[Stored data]
══════════════════════════════
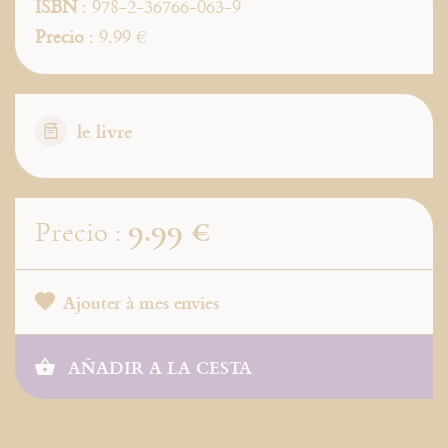
ISBN
: 978-2-36766-063-9
Precio
: 9.99 €
le livre
9.99 €
Precio :
Ajouter à mes envies
AÑADIR A LA CESTA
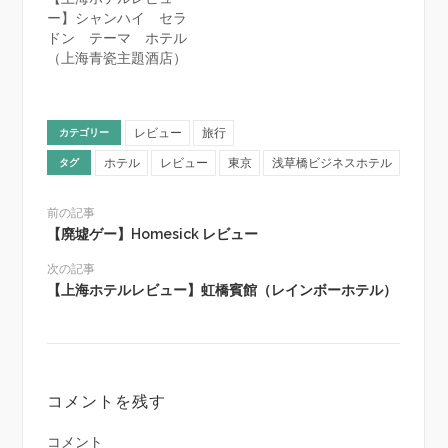
ー】シャンハイ セラ
ドン テーマ ホテル
（上海青瓷主題酒店）
レビュー
旅行
カテゴリー
ホテル
レビュー
東京
浅草橋ビジネスホテル
タグ
前の記事
【廃墟ゲー】Homesick レビュー
次の記事
【上海ホテルレビュー】虹橋賓館（レインボーホテル）
コメントを残す
コメント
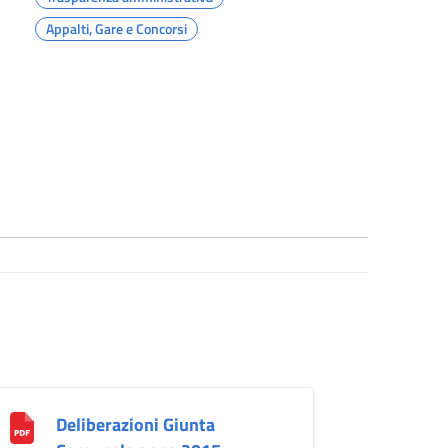
Appalti, Gare e Concorsi
Deliberazioni Giunta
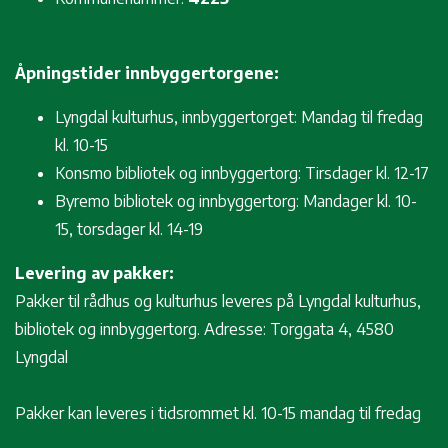
Åpningstider innbyggertorgene:
Lyngdal kulturhus, innbyggertorget: Mandag til fredag
kl. 10-15
Konsmo bibliotek og innbyggertorg: Tirsdager kl. 12-17
Byremo bibliotek og innbyggertorg: Mandager kl. 10-
15, torsdager kl. 14-19
Levering av pakker:
Pakker til rådhus og kulturhus leveres på Lyngdal kulturhus,
bibliotek og innbyggertorg. Adresse: Torggata 4, 4580
Lyngdal
Pakker kan leveres i tidsrommet kl. 10-15 mandag til fredag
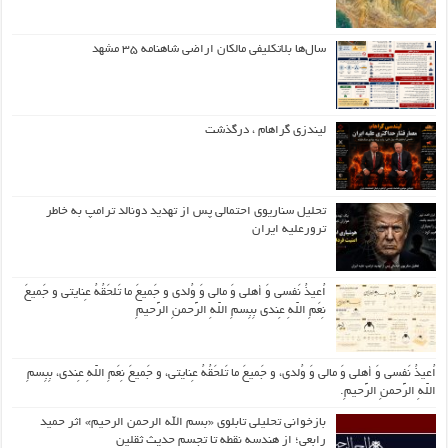
سال‌ها بلاتکلیفی مالکان اراضی شاهنامه ۳۵ مشهد
لیندزی گراهام ، درگذشت
تحلیل سناریوی احتمالی پس از تهدید دونالد ترامپ به خاطر
ترورعلیه ایران
اُعیذُ نَفسی وَ أهلی وَ مالی وَ وُلدی و جَمیعَ ما تَلحَقُهُ عِنایتی و جَمیعَ
نِعَمِ اللّهِ عِندی بِبِسمِ اللّهِ الرَّحمنِ الرَّحیمِ
اُعیذُ نَفسی وَ أهلی وَ مالی وَ وُلدی، و جَمیعَ ما تَلحَقُهُ عِنایتی، و جَمیعَ نِعَمِ اللّهِ عِندی، بِبِسمِ
اللّهِ الرَّحمنِ الرَّحیمِ.
بازخوانی تحلیلی تابلوی «بسم الله الرحمن الرحیم» اثر حمید
رابعی؛ از هندسه نقطه تا تجسم حدیث ثقلین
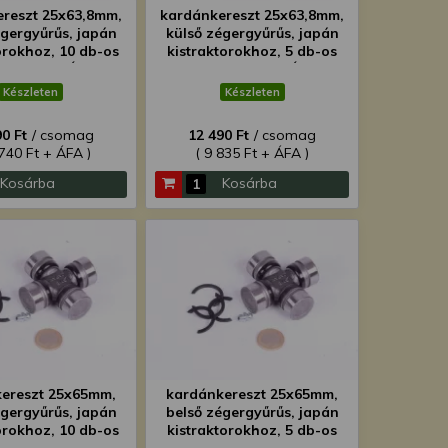
reszt 25x63,8mm,
kardánkereszt 25x63,8mm,
égergyűrűs, japán
külső zégergyűrűs, japán
orokhoz, 10 db-os
kistraktorokhoz, 5 db-os
, SZUPER ÁRON!
csomag, SZUPER ÁRON!
Készleten
Készleten
0 Ft
/ csomag
12 490 Ft
/ csomag
 740 Ft + ÁFA )
( 9 835 Ft + ÁFA )
Kosárba
Kosárba
ereszt 25x65mm,
kardánkereszt 25x65mm,
égergyűrűs, japán
belső zégergyűrűs, japán
orokhoz, 10 db-os
kistraktorokhoz, 5 db-os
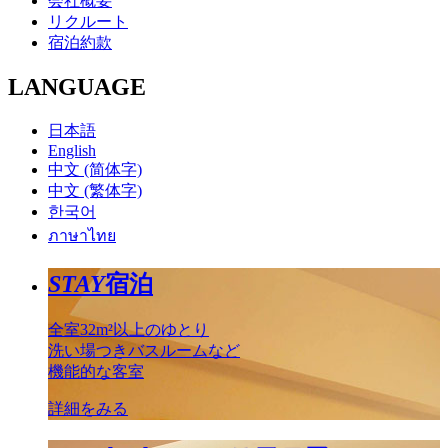
会社概要
リクルート
宿泊約款
LANGUAGE
日本語
English
中文 (简体字)
中文 (繁体字)
한국어
ภาษาไทย
STAY
宿泊
全室32m²以上のゆとり
洗い場つきバスルームなど
機能的な客室
詳細をみる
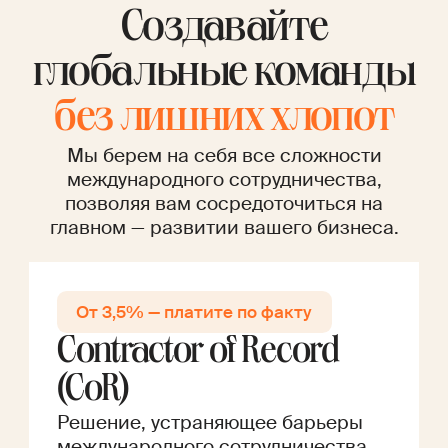
Создавайте
глобальные команды
без лишних хлопот
Мы берем на себя все сложности
международного сотрудничества,
позволяя вам сосредоточиться на
главном — развитии вашего бизнеса.
От 3,5% — платите по факту
Contractor of Record
(CoR)
Решение, устраняющее барьеры
международного сотрудничества.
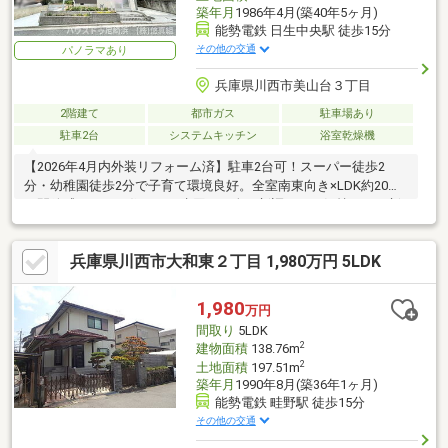
築年月
1986年4月(築40年5ヶ月)
能勢電鉄 日生中央駅 徒歩15分
その他の交通
パノラマあり
兵庫県川西市美山台３丁目
2階建て
都市ガス
駐車場あり
駐車2台
システムキッチン
浴室乾燥機
【2026年4月内外装リフォーム済】駐車2台可！スーパー徒歩2
分・幼稚園徒歩2分で子育て環境良好。全室南東向き×LDK約20帖
の開放感あふれる住まい。水回りも全て新調され、気持ちよく新
生活をスタート！
兵庫県川西市大和東２丁目 1,980万円 5LDK
1,980
万円
間取り
5LDK
2
建物面積
138.76m
2
土地面積
197.51m
築年月
1990年8月(築36年1ヶ月)
能勢電鉄 畦野駅 徒歩15分
その他の交通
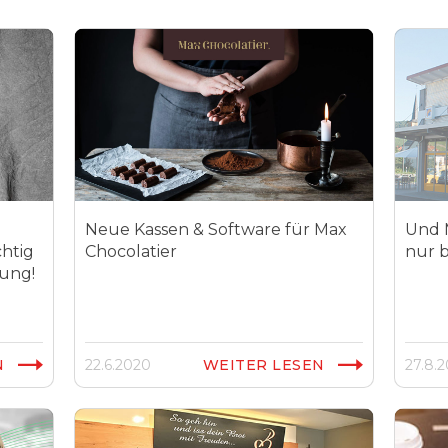
Neue Kassen & Software für Max
Und M
htig
Chocolatier
nur b
sung!
N
22.6.2020
WEITER LESEN
27.8.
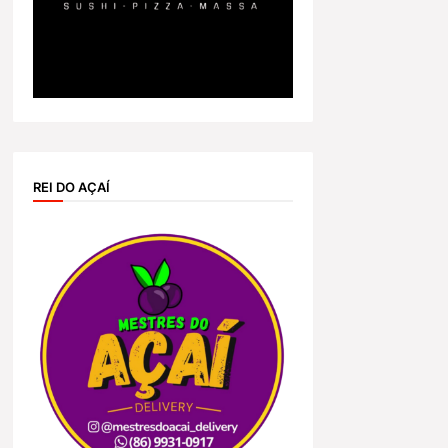
REI DO AÇAÍ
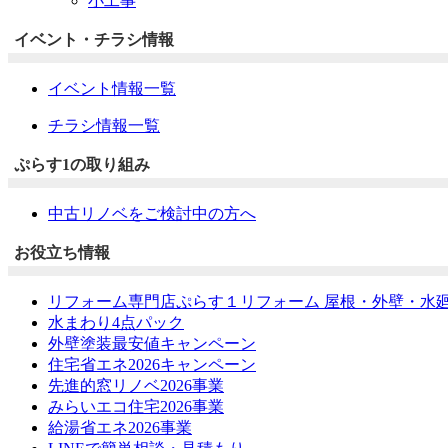
小工事
イベント・チラシ情報
イベント情報一覧
チラシ情報一覧
ぷらす1の取り組み
中古リノベをご検討中の方へ
お役立ち情報
リフォーム専門店ぷらす１リフォーム 屋根・外壁・水
水まわり4点パック
外壁塗装最安値キャンペーン
住宅省エネ2026キャンペーン
先進的窓リノベ2026事業
みらいエコ住宅2026事業
給湯省エネ2026事業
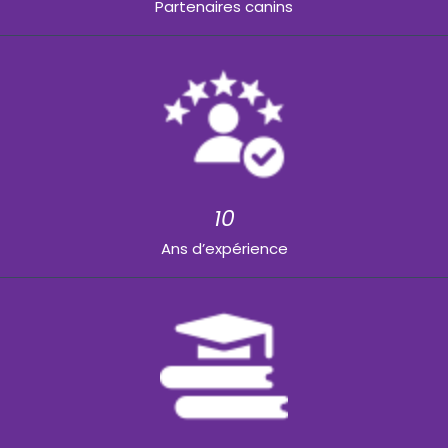
Partenaires canins
10
Ans d’expérience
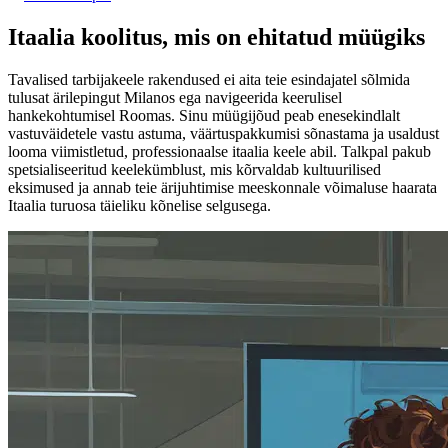
Itaalia koolitus, mis on ehitatud müügiks
Tavalised tarbijakeele rakendused ei aita teie esindajatel sõlmida
tulusat ärilepingut Milanos ega navigeerida keerulisel
hankekohtumisel Roomas. Sinu müügijõud peab enesekindlalt
vastuväidetele vastu astuma, väärtuspakkumisi sõnastama ja usaldust
looma viimistletud, professionaalse itaalia keele abil. Talkpal pakub
spetsialiseeritud keelekümblust, mis kõrvaldab kultuurilised
eksimused ja annab teie ärijuhtimise meeskonnale võimaluse haarata
Itaalia turuosa täieliku kõnelise selgusega.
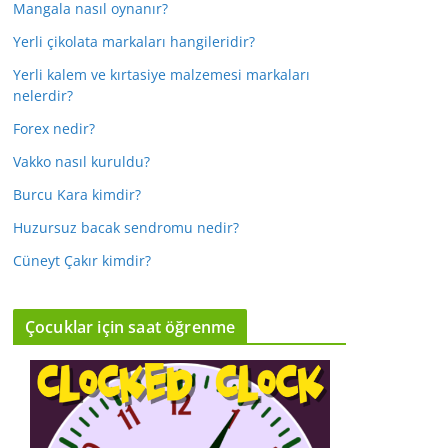
Mangala nasıl oynanır?
Yerli çikolata markaları hangileridir?
Yerli kalem ve kırtasiye malzemesi markaları
nelerdir?
Forex nedir?
Vakko nasıl kuruldu?
Burcu Kara kimdir?
Huzursuz bacak sendromu nedir?
Cüneyt Çakır kimdir?
Çocuklar için saat öğrenme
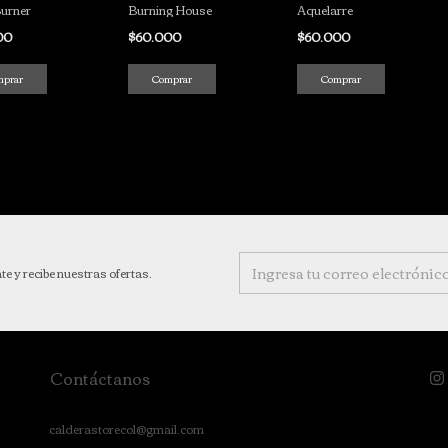
Aquelarre
urner
Burning House
$60.000
00
$60.000
Comprar
mprar
Comprar
te y recibe nuestras ofertas.
Contáctanos
calderastorecol@gmail.com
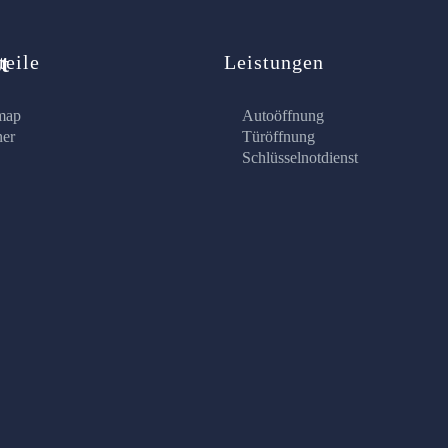
t
teile
Leistungen
map
Autoöffnung
ner
Türöffnung
Schlüsselnotdienst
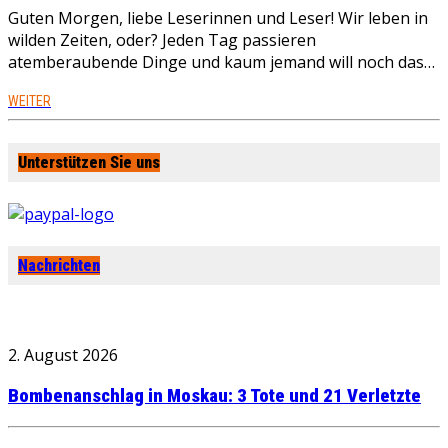
Guten Morgen, liebe Leserinnen und Leser! Wir leben in
wilden Zeiten, oder? Jeden Tag passieren
atemberaubende Dinge und kaum jemand will noch das…
WEITER
Unterstützen Sie uns
Nachrichten
2. August 2026
Bombenanschlag in Moskau: 3 Tote und 21 Verletzte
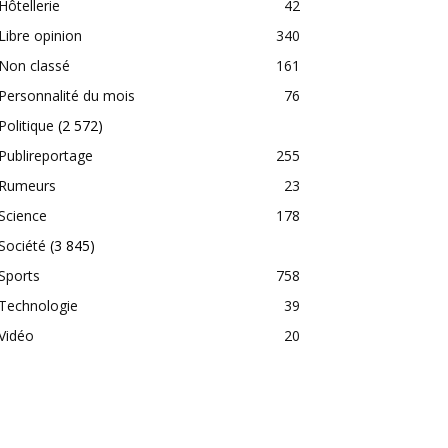
Hôtellerie
42
Libre opinion
340
Non classé
161
Personnalité du mois
76
Politique
(2 572)
Publireportage
255
Rumeurs
23
Science
178
Société
(3 845)
Sports
758
Technologie
39
Vidéo
20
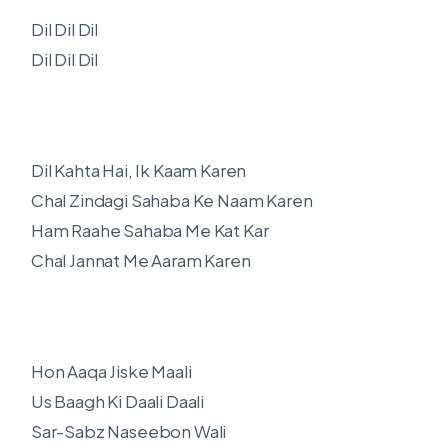
Dil Dil Dil
Dil Dil Dil
Dil Kahta Hai, Ik Kaam Karen
Chal Zindagi Sahaba Ke Naam Karen
Ham Raahe Sahaba Me Kat Kar
Chal Jannat Me Aaram Karen
Hon Aaqa Jiske Maali
Us Baagh Ki Daali Daali
Sar-Sabz Naseebon Wali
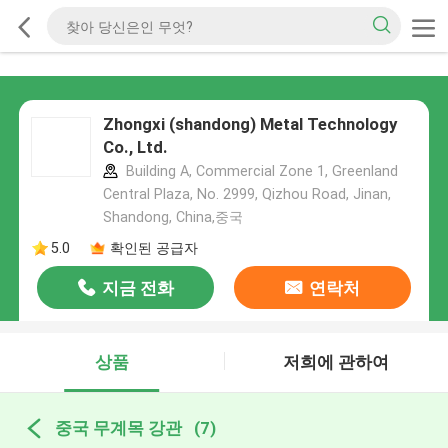
Zhongxi (shandong) Metal Technology
Co., Ltd.
Building A, Commercial Zone 1, Greenland
Central Plaza, No. 2999, Qizhou Road, Jinan,
Shandong, China,중국
5.0
확인된 공급자
지금 전화
연락처
상품
저희에 관하여
중국 무계목 강관
(7)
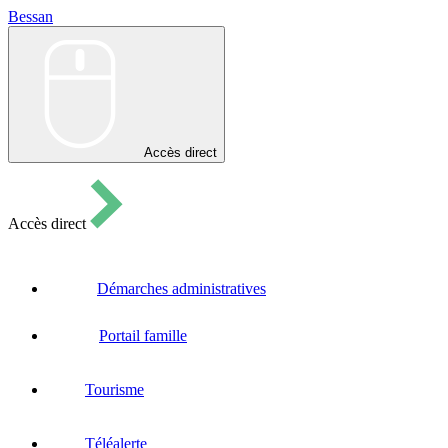
Bessan
Bessan
Accès direct
Accès direct
Démarches administratives
Portail famille
Tourisme
Téléalerte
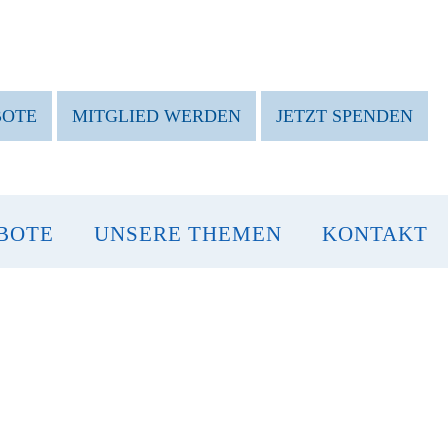
BOTE
MITGLIED WERDEN
JETZT SPENDEN
BOTE
UNSERE THEMEN
KONTAKT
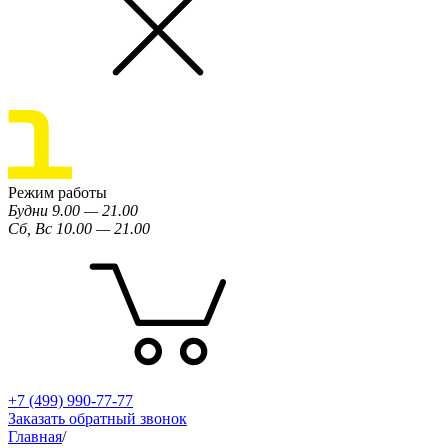
Режим работы
Будни 9.00 — 21.00
Сб, Вс 10.00 — 21.00
+7 (499) 990-77-77
Заказать обратный звонок
Главная
/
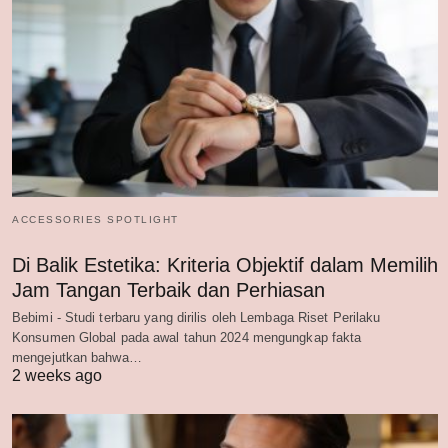
ACCESSORIES SPOTLIGHT
Di Balik Estetika: Kriteria Objektif dalam Memilih
Jam Tangan Terbaik dan Perhiasan
Bebimi - Studi terbaru yang dirilis oleh Lembaga Riset Perilaku
Konsumen Global pada awal tahun 2024 mengungkap fakta
mengejutkan bahwa…
2 weeks ago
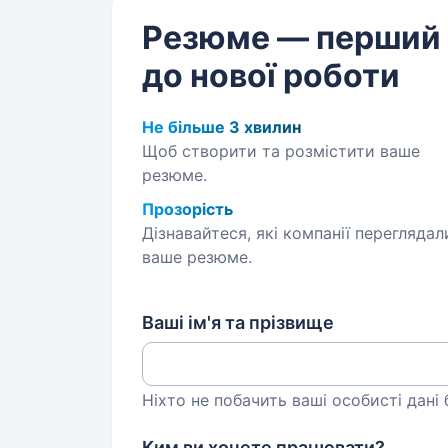
Резюме — перший
до нової роботи
Не більше 3 хвилин
Щоб створити та розмістити ваше
резюме.
Прозорість
Дізнавайтеся, які компанії переглядал
ваше резюме.
Ваші ім'я та прізвище
Ніхто не побачить ваші особисті дані
Ким ви хочете працювати?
══════════════════════════════
[Action item]
In the records above, some lines may contain the word "markaları"; copy every one of them.

[Solution to this exercise]
Yerli çikolata markaları hangileridir?
Yerli kalem ve kırtasiye malzemesi markaları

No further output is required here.